(Dataset entries)

-- Opening Marker --

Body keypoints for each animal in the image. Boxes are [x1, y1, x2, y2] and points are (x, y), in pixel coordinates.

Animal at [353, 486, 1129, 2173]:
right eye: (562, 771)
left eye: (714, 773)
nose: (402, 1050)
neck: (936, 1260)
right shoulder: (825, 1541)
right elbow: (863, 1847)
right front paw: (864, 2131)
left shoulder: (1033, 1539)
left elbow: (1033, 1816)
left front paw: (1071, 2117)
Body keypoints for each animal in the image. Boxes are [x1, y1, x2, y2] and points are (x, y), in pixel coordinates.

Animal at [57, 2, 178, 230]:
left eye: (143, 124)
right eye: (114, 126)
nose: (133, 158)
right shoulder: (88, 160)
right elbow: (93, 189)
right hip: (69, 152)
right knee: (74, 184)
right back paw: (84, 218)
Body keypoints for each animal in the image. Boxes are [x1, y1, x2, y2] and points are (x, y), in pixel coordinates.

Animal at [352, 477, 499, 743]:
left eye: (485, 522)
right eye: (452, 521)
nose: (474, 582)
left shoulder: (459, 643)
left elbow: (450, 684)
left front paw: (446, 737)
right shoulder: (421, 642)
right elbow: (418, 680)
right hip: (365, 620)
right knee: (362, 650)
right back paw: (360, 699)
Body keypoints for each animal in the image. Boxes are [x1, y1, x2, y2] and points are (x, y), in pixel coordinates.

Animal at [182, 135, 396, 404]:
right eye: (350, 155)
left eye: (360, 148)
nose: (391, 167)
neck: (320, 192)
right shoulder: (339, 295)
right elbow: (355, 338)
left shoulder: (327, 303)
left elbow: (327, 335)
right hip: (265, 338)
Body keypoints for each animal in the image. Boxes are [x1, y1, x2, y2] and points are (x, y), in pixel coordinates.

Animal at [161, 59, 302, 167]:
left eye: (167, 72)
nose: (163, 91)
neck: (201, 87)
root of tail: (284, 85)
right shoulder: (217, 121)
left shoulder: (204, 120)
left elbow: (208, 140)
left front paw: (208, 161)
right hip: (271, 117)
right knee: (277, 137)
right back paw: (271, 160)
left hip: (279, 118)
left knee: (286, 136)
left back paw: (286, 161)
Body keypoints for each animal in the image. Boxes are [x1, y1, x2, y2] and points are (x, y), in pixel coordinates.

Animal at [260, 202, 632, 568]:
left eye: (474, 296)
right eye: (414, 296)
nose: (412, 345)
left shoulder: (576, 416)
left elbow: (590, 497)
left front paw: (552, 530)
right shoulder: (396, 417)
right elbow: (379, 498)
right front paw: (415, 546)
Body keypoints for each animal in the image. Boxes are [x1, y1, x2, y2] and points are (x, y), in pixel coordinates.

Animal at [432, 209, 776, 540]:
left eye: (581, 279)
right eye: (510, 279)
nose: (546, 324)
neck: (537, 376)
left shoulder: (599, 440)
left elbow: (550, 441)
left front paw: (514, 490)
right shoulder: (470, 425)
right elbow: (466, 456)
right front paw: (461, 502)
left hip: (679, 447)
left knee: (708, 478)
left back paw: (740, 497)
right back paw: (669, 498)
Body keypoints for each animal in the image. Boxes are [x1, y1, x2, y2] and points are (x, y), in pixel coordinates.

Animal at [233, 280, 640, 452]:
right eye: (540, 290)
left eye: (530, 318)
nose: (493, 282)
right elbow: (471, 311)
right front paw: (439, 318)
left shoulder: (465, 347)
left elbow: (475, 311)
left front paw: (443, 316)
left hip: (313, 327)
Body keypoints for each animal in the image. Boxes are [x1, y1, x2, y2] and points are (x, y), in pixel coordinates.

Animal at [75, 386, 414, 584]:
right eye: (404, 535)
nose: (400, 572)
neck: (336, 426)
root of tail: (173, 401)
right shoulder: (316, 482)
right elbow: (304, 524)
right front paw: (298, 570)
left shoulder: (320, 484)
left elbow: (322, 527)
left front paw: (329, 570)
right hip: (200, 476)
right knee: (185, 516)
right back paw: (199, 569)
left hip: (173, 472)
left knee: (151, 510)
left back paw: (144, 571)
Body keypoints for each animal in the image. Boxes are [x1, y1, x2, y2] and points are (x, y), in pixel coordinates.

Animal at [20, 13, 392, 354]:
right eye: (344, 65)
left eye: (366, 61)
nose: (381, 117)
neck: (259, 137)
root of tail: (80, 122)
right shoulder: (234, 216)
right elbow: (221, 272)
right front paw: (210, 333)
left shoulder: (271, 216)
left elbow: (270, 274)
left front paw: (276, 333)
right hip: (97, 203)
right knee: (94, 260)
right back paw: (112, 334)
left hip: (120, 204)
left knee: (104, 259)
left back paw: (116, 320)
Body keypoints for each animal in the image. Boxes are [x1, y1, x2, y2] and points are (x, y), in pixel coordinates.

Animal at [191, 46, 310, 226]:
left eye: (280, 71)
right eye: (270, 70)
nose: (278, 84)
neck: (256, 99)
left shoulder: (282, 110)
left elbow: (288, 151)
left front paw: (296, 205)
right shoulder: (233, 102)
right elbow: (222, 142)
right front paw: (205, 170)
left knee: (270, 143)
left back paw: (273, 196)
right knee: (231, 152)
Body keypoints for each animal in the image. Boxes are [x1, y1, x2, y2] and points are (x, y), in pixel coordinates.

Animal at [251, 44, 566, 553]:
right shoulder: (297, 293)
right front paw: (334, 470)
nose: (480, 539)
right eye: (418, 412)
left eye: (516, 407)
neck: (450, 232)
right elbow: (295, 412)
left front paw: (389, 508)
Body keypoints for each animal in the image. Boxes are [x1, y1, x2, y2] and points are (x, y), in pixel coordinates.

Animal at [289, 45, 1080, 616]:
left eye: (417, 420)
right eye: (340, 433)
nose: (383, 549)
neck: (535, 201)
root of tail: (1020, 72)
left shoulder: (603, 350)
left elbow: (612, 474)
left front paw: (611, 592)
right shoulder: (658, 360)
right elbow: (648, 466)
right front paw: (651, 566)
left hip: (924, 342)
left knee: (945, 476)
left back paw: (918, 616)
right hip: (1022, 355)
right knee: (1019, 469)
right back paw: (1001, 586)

-- Closing Marker --

=== REQUIRED WORK ===
Count each line above with "neck"; write only the number.

=== ANSWER BOX ===
9